Scares everywhere! CONT
ONT
AINS SPOILERS!

At the end of the first section, you have your first encounter with the scarecrows, and then we head into the Smokehouse. It takes on a little bit of a different scenic look, and they’re butchering animals and stuff like that, but then it starts to turn into humans, and more farm people are being turned into scarecrows. After that, we head outside, and, of course, in those days you wouldn’t have an indoor bathroom, so you’d have an outhouse. We were like, ‘Oh, that’s an opportunity to do something disgusting.’ Next, we take you into the barn, and you keep seeing these crows everywhere you go, and that pays into something coming at the end. As we go through the barn, we’re getting attacked by scarecrows. Next, you’re in the rookery with all the crows, and you hear them going crazy, and then they poop on you. That’s when you head into the finale.

Kicking the terror up a notch in 2022

If you go down to our Universal Monsters: Legends Collide house, it’s equally as immersive and is, I think, one of the most impressive houses we’ve ever created. La Llorona is the same way. Obviously, in 2020 Halloween Horror Nights was canceled; I think Halloween was canceled across the board for almost everybody; then, in 2021, it was really difficult to plan for it because it could have all been canceled again. To me, that just felt like, ‘Okay, we’re doing a show again,’ and now it’s like, ‘Okay, let’s go.’ We’re stepping up our scenic elements across the board and we’re stepping up things we’re doing in the park. Aside from the haunted houses and the scare zones that we’ve always had, we’re experimenting with a bunch of new things this year. Last night we did one, and I was terrified, which is rare. Our makeup artist came to us and said, ‘Hey, I want to try something.’ It’s a stalk-around character, which means it’s a stilt walker, so it’s already up two feet in the air, but the performer is looking out of the chest, and the head is way up high. He’s wearing a special helmet that allows him to control this character’s head, and it’s a big black crow. So it’s this giant crow with a big black top hat and eyes that glow red. This thing was ginormous. It made our stilt walkers look tiny. I would be in a fetal position if I didn’t know what this was. It’s like a little science project, and we’re just experimenting with it. We have the Death Eaters in Harry Potter, which we’ve never had before; we have an area of our park near Animal Actors, which is a haunted forest. It is conveniently right by the bathrooms.

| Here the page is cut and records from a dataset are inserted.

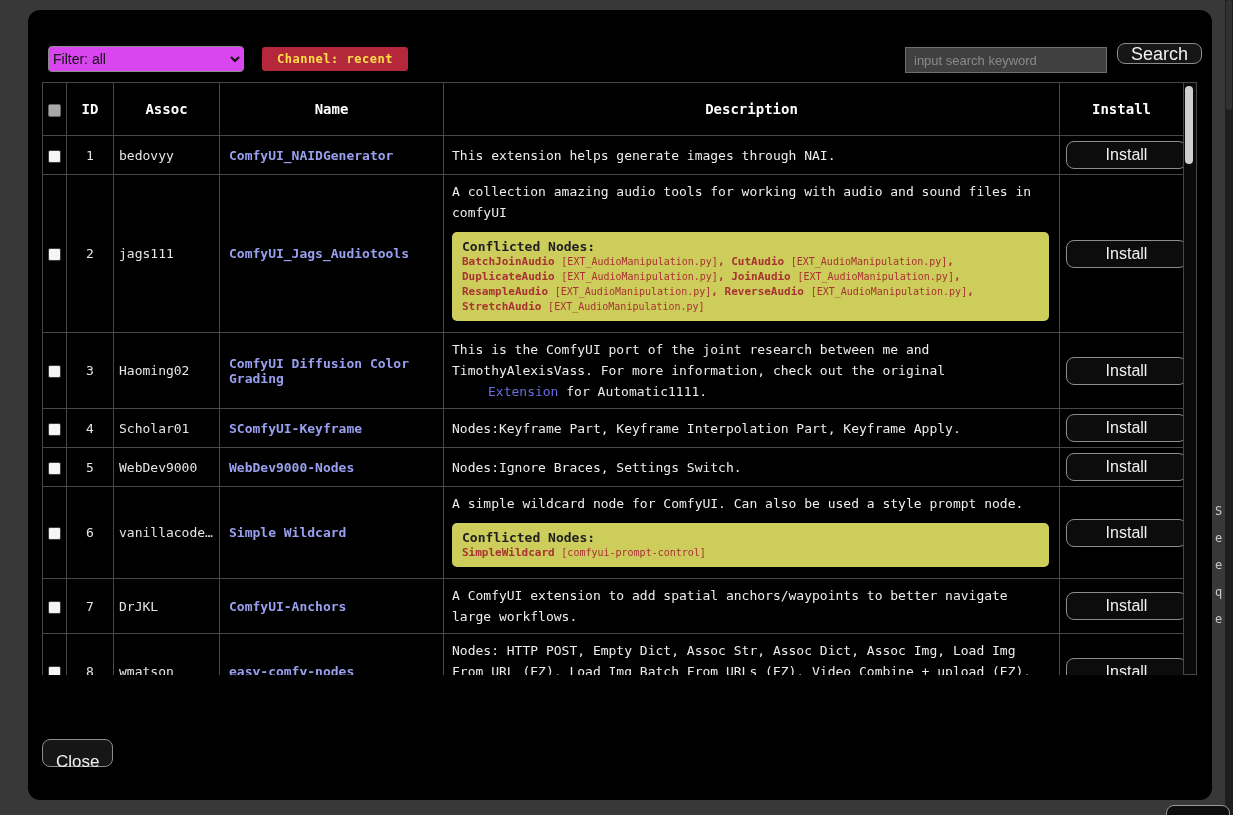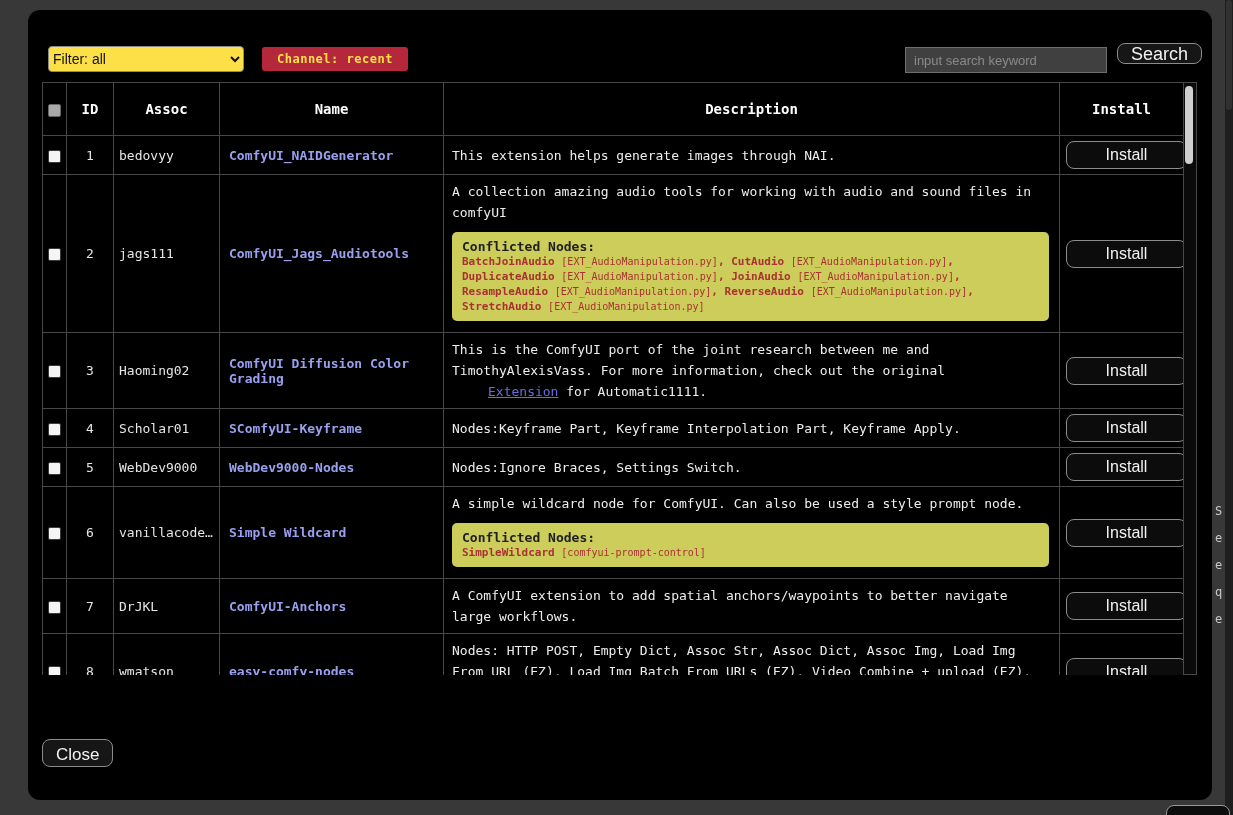--- a/index.html
+++ b/index.html
@@ -18,21 +18,21 @@
     background: #000;
     border-radius: 12px;
   }
 
   
   .filter-select {
     position: absolute; left: 20px; top: 36px;
     width: 196px; height: 26px;
     font-family: "Liberation Sans", sans-serif;
     font-size: 14px; color: #111;
-    background: #fde047; border: 1px solid #8a8a8a; border-radius: 4px;
+    background: #d946ef; border: 1px solid #8a8a8a; border-radius: 4px;
   }
   .badge {
     position: absolute; left: 234px; top: 37px;
     background: var(--badge-bg, #b5283c);
     color: #fde047;
     font-size: 12px; font-weight: bold;
     padding: 5px 15px;
     border-radius: 3px;
     letter-spacing: 0.5px;
   }
@@ -55,21 +55,21 @@
     border-radius: 8px;
     cursor: pointer;
   }
   .search-btn {
     position: absolute; left: 1089px; top: 33px;
     height: 21px; padding: 0 13px;
     font-size: 18px;
   }
   .close-btn {
     position: absolute; left: 14px; top: 729px;
-    height: 28px; padding: 5px 13px;
+    height: 28px; padding: 12px 13px;
     font-size: 17px;
   }
 
   
   .table-wrap {
     position: absolute; left: 14px; top: 72px;
     width: 1155px; height: 593px;
     overflow: hidden;
   }
   table {
@@ -90,21 +90,21 @@
   td.c-name { padding-left: 9px; }
   .name-link {
     color: var(--name-link, #98a0ef);
     font-weight: bold;
     text-decoration: none;
     cursor: pointer;
     word-break: break-word;
     text-align: center;
   }
   td.c-desc { padding: 6px 8px; line-height: 21px; }
-  .desc-link { color: var(--desc-link, #6b6be0); text-decoration: underline; cursor: pointer; margin-left: 36px; }
+  .desc-link { color: var(--desc-link, #6b6be0); cursor: pointer; margin-left: 36px; }
   td.c-install { text-align: center; }
   .install-btn {
     width: 121px; height: 28px;
     font-size: 16px;
     background: #0c0c0c;
     border: 1px solid #8c8c8c;
   }
 
   .cb {
     appearance: none; -webkit-appearance: none;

Killer new ideas that slay

We’re doing a little bit more original stuff this year. Initially, I was very focused on all that we were doing was horror movies. Then we did like every horror movie known to man, and then we went, ‘Oh, maybe look at television,’ and we started doing The Walking Dead and American Horror Story then Stranger Things, and we’ve broadened it to music as well over the years. Scarecrow: The Reaping is one of our original ideas, Universal Horror Hotel is an original story, but I don’t want to do an original thing just to do it. Anybody can do that and I want there to be a reason. We want to do is we want to have some unique twist. I tried to tie Horror Hotel into Universal’s history. We’re on a property that is over 100 years old, so I wrote an original story about a guy in the 1920s who meets a woman and marries her for her money and uses that to build a hotel underneath the Hollywoodland sign. It becomes the hotspot for all of Hollywood, but almost immediately after it opens, unexplained accidents happen, and people realize that this guy is behind it all. The hotel shuts, it falls in disrepair, it’s bought and sold a million times, and the current owners try to capitalize on its rich history and horror tourism, but his ghost and the ghosts of everyone he murdered come back. It’s a different vibe, modern day, but it’s got all the 1920s characters. It’s very cool.

Halloween Horror Nights takes place at Universal Studios Hollywood from Thursday, September 8, 2022, through Monday, October 31, 2022.